Problem to work on → Keep images out and repeat all data exactly.

[Supplied material Boundary: Start]

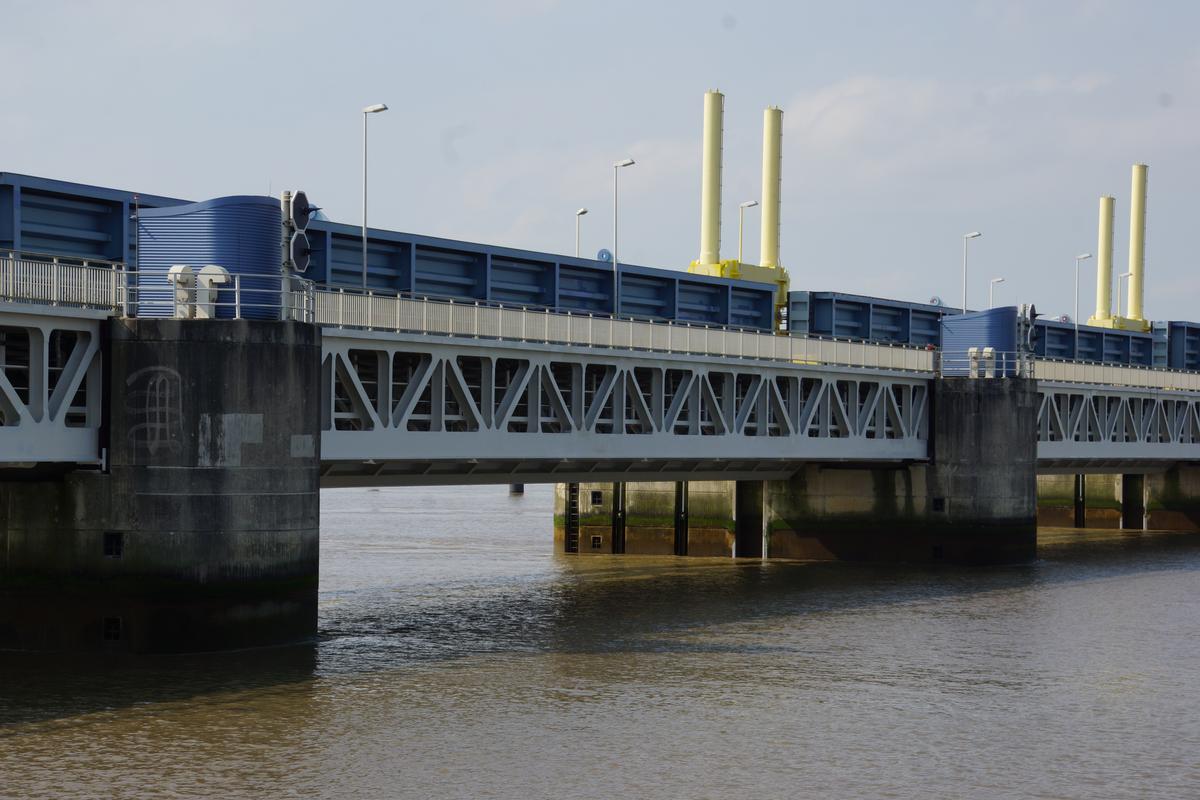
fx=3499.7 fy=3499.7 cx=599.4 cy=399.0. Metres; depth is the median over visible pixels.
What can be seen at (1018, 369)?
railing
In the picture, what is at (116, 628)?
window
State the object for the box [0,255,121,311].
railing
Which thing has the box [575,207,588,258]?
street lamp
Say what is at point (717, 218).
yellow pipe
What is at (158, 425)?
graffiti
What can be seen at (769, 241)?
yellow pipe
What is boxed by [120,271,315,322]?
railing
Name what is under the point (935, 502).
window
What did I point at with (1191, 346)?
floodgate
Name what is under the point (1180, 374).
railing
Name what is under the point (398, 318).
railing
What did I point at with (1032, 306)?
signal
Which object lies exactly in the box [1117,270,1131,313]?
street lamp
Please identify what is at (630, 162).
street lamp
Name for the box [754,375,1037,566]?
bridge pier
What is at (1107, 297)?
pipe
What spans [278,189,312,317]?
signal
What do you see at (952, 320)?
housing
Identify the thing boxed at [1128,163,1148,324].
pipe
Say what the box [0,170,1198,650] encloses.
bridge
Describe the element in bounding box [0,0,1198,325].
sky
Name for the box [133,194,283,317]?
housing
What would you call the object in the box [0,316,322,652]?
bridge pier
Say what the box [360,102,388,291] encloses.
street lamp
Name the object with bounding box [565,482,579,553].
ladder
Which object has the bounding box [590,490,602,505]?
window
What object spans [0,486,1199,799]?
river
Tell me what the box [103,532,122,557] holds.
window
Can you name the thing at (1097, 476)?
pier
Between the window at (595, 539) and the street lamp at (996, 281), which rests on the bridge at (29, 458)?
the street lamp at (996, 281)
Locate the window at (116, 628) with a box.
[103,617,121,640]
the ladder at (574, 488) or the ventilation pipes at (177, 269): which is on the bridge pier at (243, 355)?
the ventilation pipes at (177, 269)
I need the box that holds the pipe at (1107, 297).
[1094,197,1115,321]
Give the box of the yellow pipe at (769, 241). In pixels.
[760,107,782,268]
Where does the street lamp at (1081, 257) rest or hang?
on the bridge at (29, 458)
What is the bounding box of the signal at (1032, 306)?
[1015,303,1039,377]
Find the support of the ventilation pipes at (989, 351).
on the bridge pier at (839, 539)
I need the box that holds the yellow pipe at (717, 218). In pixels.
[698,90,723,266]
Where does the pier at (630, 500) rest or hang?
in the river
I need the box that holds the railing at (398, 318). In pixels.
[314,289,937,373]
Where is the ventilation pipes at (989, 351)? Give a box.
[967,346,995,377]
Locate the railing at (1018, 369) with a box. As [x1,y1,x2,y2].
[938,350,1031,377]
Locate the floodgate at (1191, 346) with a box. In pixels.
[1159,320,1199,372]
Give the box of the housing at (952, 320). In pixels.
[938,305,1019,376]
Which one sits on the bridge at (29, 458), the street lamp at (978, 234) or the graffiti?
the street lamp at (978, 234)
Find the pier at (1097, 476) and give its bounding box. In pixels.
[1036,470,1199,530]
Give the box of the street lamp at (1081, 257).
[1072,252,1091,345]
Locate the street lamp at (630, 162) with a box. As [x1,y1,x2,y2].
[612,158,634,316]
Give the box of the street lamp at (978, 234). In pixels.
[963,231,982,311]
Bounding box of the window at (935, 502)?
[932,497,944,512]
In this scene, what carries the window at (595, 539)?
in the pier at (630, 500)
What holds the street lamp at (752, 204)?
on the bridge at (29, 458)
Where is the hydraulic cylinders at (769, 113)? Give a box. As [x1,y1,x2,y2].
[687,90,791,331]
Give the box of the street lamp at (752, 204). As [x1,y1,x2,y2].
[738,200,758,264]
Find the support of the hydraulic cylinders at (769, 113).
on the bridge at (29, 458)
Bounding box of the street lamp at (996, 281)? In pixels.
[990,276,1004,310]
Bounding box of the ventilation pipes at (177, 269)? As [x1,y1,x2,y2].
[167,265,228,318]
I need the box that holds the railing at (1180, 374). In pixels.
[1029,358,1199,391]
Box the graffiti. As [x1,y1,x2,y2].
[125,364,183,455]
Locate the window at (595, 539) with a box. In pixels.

[Supplied material Boundary: End]

Solution to this problem →
fx=3499.7 fy=3499.7 cx=599.4 cy=399.0. Metres; depth is the median over visible pixels.
What can be seen at (1018, 369)?
railing
In the picture, what is at (116, 628)?
window
State the object for the box [0,255,121,311].
railing
Which thing has the box [575,207,588,258]?
street lamp
Say what is at point (717, 218).
yellow pipe
What is at (158, 425)?
graffiti
What can be seen at (769, 241)?
yellow pipe
What is boxed by [120,271,315,322]?
railing
Name what is under the point (935, 502).
window
What did I point at with (1191, 346)?
floodgate
Name what is under the point (1180, 374).
railing
Name what is under the point (398, 318).
railing
What did I point at with (1032, 306)?
signal
Which object lies exactly in the box [1117,270,1131,313]?
street lamp
Please identify what is at (630, 162).
street lamp
Name for the box [754,375,1037,566]?
bridge pier
What is at (1107, 297)?
pipe
What spans [278,189,312,317]?
signal
What do you see at (952, 320)?
housing
Identify the thing boxed at [1128,163,1148,324].
pipe
Say what the box [0,170,1198,650] encloses.
bridge
Describe the element in bounding box [0,0,1198,325].
sky
Name for the box [133,194,283,317]?
housing
What would you call the object in the box [0,316,322,652]?
bridge pier
Say what the box [360,102,388,291] encloses.
street lamp
Name the object with bounding box [565,482,579,553].
ladder
Which object has the bounding box [590,490,602,505]?
window
What object spans [0,486,1199,799]?
river
Tell me what the box [103,532,122,557] holds.
window
Can you name the thing at (1097, 476)?
pier
Between the window at (595, 539) and the street lamp at (996, 281), which rests on the bridge at (29, 458)?
the street lamp at (996, 281)
Locate the window at (116, 628) with a box.
[103,617,121,640]
the ladder at (574, 488) or the ventilation pipes at (177, 269): which is on the bridge pier at (243, 355)?
the ventilation pipes at (177, 269)
I need the box that holds the pipe at (1107, 297).
[1094,197,1115,321]
Give the box of the yellow pipe at (769, 241). In pixels.
[760,107,782,268]
Where does the street lamp at (1081, 257) rest or hang?
on the bridge at (29, 458)
What is the bounding box of the signal at (1032, 306)?
[1015,303,1039,377]
Find the support of the ventilation pipes at (989, 351).
on the bridge pier at (839, 539)
I need the box that holds the yellow pipe at (717, 218). In pixels.
[698,90,723,266]
Where does the pier at (630, 500) rest or hang?
in the river
I need the box that holds the railing at (398, 318). In pixels.
[314,289,937,373]
Where is the ventilation pipes at (989, 351)? Give a box.
[967,346,995,377]
Locate the railing at (1018, 369) with a box. As [x1,y1,x2,y2].
[938,350,1031,377]
Locate the floodgate at (1191, 346) with a box. In pixels.
[1159,320,1199,372]
Give the box of the housing at (952, 320). In pixels.
[938,305,1019,376]
Which one sits on the bridge at (29, 458), the street lamp at (978, 234) or the graffiti?
the street lamp at (978, 234)
Find the pier at (1097, 476) and give its bounding box. In pixels.
[1036,470,1199,530]
Give the box of the street lamp at (1081, 257).
[1072,252,1091,345]
Locate the street lamp at (630, 162) with a box. As [x1,y1,x2,y2].
[612,158,634,316]
Give the box of the street lamp at (978, 234). In pixels.
[963,231,982,311]
Bounding box of the window at (935, 502)?
[932,497,944,512]
In this scene, what carries the window at (595, 539)?
in the pier at (630, 500)
What holds the street lamp at (752, 204)?
on the bridge at (29, 458)
Where is the hydraulic cylinders at (769, 113)? Give a box. As [x1,y1,x2,y2].
[687,90,791,331]
Give the box of the street lamp at (752, 204). As [x1,y1,x2,y2].
[738,200,758,264]
Find the support of the hydraulic cylinders at (769, 113).
on the bridge at (29, 458)
Bounding box of the street lamp at (996, 281)? In pixels.
[990,276,1004,310]
Bounding box of the ventilation pipes at (177, 269)? As [x1,y1,x2,y2].
[167,265,228,318]
I need the box that holds the railing at (1180, 374). In pixels.
[1029,358,1199,391]
Box the graffiti. As [x1,y1,x2,y2].
[125,364,183,455]
Locate the window at (595, 539) with a box. In pixels.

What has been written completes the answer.